[Dataset entries]

★ ★ ★

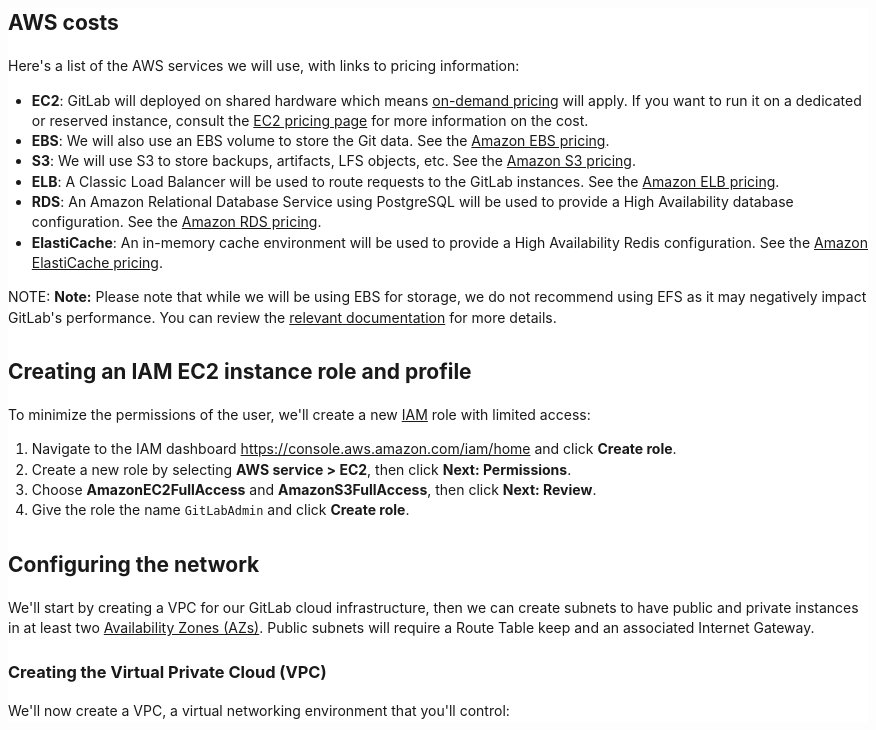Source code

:## AWS costs

Here's a list of the AWS services we will use, with links to pricing information:

- **EC2**: GitLab will deployed on shared hardware which means
  [on-demand pricing](https://aws.amazon.com/ec2/pricing/on-demand/)
  will apply. If you want to run it on a dedicated or reserved instance,
  consult the [EC2 pricing page](https://aws.amazon.com/ec2/pricing/) for more
  information on the cost.
- **EBS**: We will also use an EBS volume to store the Git data. See the
  [Amazon EBS pricing](https://aws.amazon.com/ebs/pricing/).
- **S3**: We will use S3 to store backups, artifacts, LFS objects, etc. See the
  [Amazon S3 pricing](https://aws.amazon.com/s3/pricing/).
- **ELB**: A Classic Load Balancer will be used to route requests to the
  GitLab instances. See the [Amazon ELB pricing](https://aws.amazon.com/elasticloadbalancing/pricing/).
- **RDS**: An Amazon Relational Database Service using PostgreSQL will be used
  to provide a High Availability database configuration. See the
  [Amazon RDS pricing](https://aws.amazon.com/rds/postgresql/pricing/).
- **ElastiCache**: An in-memory cache environment will be used to provide a
  High Availability Redis configuration. See the
  [Amazon ElastiCache pricing](https://aws.amazon.com/elasticache/pricing/).

NOTE: **Note:** Please note that while we will be using EBS for storage, we do not recommend using EFS as it may negatively impact GitLab's performance. You can review the [relevant documentation](../../administration/high_availability/nfs.md#avoid-using-awss-elastic-file-system-efs) for more details.

## Creating an IAM EC2 instance role and profile

To minimize the permissions of the user, we'll create a new [IAM](https://docs.aws.amazon.com/IAM/latest/UserGuide/introduction.html)
role with limited access:

1. Navigate to the IAM dashboard <https://console.aws.amazon.com/iam/home> and
   click **Create role**.
1. Create a new role by selecting **AWS service > EC2**, then click
   **Next: Permissions**.
1. Choose **AmazonEC2FullAccess** and **AmazonS3FullAccess**, then click **Next: Review**.
1. Give the role the name `GitLabAdmin` and click **Create role**.

## Configuring the network

We'll start by creating a VPC for our GitLab cloud infrastructure, then
we can create subnets to have public and private instances in at least
two [Availability Zones (AZs)](https://docs.aws.amazon.com/AWSEC2/latest/UserGuide/using-regions-availability-zones.html). Public subnets will require a Route Table keep and an associated
Internet Gateway.

### Creating the Virtual Private Cloud (VPC)

We'll now create a VPC, a virtual networking environment that you'll control:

★ ★ ★

Instruction:
In the data above, swap every "Create role" for "Add role" and keep everything else the same. Leave the pictures out of your reply.

Result below:
Source code

:## AWS costs

Here's a list of the AWS services we will use, with links to pricing information:

- **EC2**: GitLab will deployed on shared hardware which means
  [on-demand pricing](https://aws.amazon.com/ec2/pricing/on-demand/)
  will apply. If you want to run it on a dedicated or reserved instance,
  consult the [EC2 pricing page](https://aws.amazon.com/ec2/pricing/) for more
  information on the cost.
- **EBS**: We will also use an EBS volume to store the Git data. See the
  [Amazon EBS pricing](https://aws.amazon.com/ebs/pricing/).
- **S3**: We will use S3 to store backups, artifacts, LFS objects, etc. See the
  [Amazon S3 pricing](https://aws.amazon.com/s3/pricing/).
- **ELB**: A Classic Load Balancer will be used to route requests to the
  GitLab instances. See the [Amazon ELB pricing](https://aws.amazon.com/elasticloadbalancing/pricing/).
- **RDS**: An Amazon Relational Database Service using PostgreSQL will be used
  to provide a High Availability database configuration. See the
  [Amazon RDS pricing](https://aws.amazon.com/rds/postgresql/pricing/).
- **ElastiCache**: An in-memory cache environment will be used to provide a
  High Availability Redis configuration. See the
  [Amazon ElastiCache pricing](https://aws.amazon.com/elasticache/pricing/).

NOTE: **Note:** Please note that while we will be using EBS for storage, we do not recommend using EFS as it may negatively impact GitLab's performance. You can review the [relevant documentation](../../administration/high_availability/nfs.md#avoid-using-awss-elastic-file-system-efs) for more details.

## Creating an IAM EC2 instance role and profile

To minimize the permissions of the user, we'll create a new [IAM](https://docs.aws.amazon.com/IAM/latest/UserGuide/introduction.html)
role with limited access:

1. Navigate to the IAM dashboard <https://console.aws.amazon.com/iam/home> and
   click **Add role**.
1. Create a new role by selecting **AWS service > EC2**, then click
   **Next: Permissions**.
1. Choose **AmazonEC2FullAccess** and **AmazonS3FullAccess**, then click **Next: Review**.
1. Give the role the name `GitLabAdmin` and click **Add role**.

## Configuring the network

We'll start by creating a VPC for our GitLab cloud infrastructure, then
we can create subnets to have public and private instances in at least
two [Availability Zones (AZs)](https://docs.aws.amazon.com/AWSEC2/latest/UserGuide/using-regions-availability-zones.html). Public subnets will require a Route Table keep and an associated
Internet Gateway.

### Creating the Virtual Private Cloud (VPC)

We'll now create a VPC, a virtual networking environment that you'll control:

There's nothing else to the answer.